◆ Task instructions ◆
Print the lines below verbatim, starting with the first one and ending after the line that contains "-0.011130, 0.963214, -0.125387]]".

◆ Provided data ◆
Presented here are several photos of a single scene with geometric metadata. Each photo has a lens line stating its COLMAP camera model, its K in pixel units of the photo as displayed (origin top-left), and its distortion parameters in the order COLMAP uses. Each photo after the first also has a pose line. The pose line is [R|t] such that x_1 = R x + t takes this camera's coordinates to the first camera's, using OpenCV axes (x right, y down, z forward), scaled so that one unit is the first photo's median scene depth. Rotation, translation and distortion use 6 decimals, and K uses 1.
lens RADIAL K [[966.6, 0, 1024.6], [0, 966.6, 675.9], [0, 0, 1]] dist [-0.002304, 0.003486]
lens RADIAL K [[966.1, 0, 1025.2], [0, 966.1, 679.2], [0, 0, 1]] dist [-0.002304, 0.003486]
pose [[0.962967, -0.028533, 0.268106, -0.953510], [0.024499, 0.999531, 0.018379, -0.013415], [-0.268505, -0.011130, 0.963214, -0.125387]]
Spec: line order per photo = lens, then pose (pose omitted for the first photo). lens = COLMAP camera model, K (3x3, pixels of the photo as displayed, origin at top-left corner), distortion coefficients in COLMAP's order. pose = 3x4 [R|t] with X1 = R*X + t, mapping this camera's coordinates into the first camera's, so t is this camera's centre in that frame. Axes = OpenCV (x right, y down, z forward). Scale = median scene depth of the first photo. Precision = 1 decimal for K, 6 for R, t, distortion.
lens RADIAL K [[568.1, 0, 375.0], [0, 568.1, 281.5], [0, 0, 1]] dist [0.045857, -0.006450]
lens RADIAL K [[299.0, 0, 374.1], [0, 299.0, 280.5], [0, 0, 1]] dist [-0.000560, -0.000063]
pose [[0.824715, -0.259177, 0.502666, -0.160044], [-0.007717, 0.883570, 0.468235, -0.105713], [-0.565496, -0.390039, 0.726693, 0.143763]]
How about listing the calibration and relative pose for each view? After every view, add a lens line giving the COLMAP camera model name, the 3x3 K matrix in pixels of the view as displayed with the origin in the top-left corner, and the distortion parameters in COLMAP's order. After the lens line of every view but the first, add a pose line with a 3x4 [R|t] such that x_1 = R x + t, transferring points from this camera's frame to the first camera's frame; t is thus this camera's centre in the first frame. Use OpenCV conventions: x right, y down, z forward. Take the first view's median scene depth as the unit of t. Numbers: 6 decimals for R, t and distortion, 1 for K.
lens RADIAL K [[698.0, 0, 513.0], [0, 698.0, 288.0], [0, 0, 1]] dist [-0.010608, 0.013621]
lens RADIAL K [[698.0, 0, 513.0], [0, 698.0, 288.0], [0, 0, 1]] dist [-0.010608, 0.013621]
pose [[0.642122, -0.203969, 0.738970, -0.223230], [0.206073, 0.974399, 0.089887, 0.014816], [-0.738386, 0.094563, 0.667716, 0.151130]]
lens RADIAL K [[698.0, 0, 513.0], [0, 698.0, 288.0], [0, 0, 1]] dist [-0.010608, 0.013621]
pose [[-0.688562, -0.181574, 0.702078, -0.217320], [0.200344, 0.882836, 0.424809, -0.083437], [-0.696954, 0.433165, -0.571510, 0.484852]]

◆ Response for this exercise ◆
Presented here are several photos of a single scene with geometric metadata. Each photo has a lens line stating its COLMAP camera model, its K in pixel units of the photo as displayed (origin top-left), and its distortion parameters in the order COLMAP uses. Each photo after the first also has a pose line. The pose line is [R|t] such that x_1 = R x + t takes this camera's coordinates to the first camera's, using OpenCV axes (x right, y down, z forward), scaled so that one unit is the first photo's median scene depth. Rotation, translation and distortion use 6 decimals, and K uses 1.
lens RADIAL K [[966.6, 0, 1024.6], [0, 966.6, 675.9], [0, 0, 1]] dist [-0.002304, 0.003486]
lens RADIAL K [[966.1, 0, 1025.2], [0, 966.1, 679.2], [0, 0, 1]] dist [-0.002304, 0.003486]
pose [[0.962967, -0.028533, 0.268106, -0.953510], [0.024499, 0.999531, 0.018379, -0.013415], [-0.268505, -0.011130, 0.963214, -0.125387]]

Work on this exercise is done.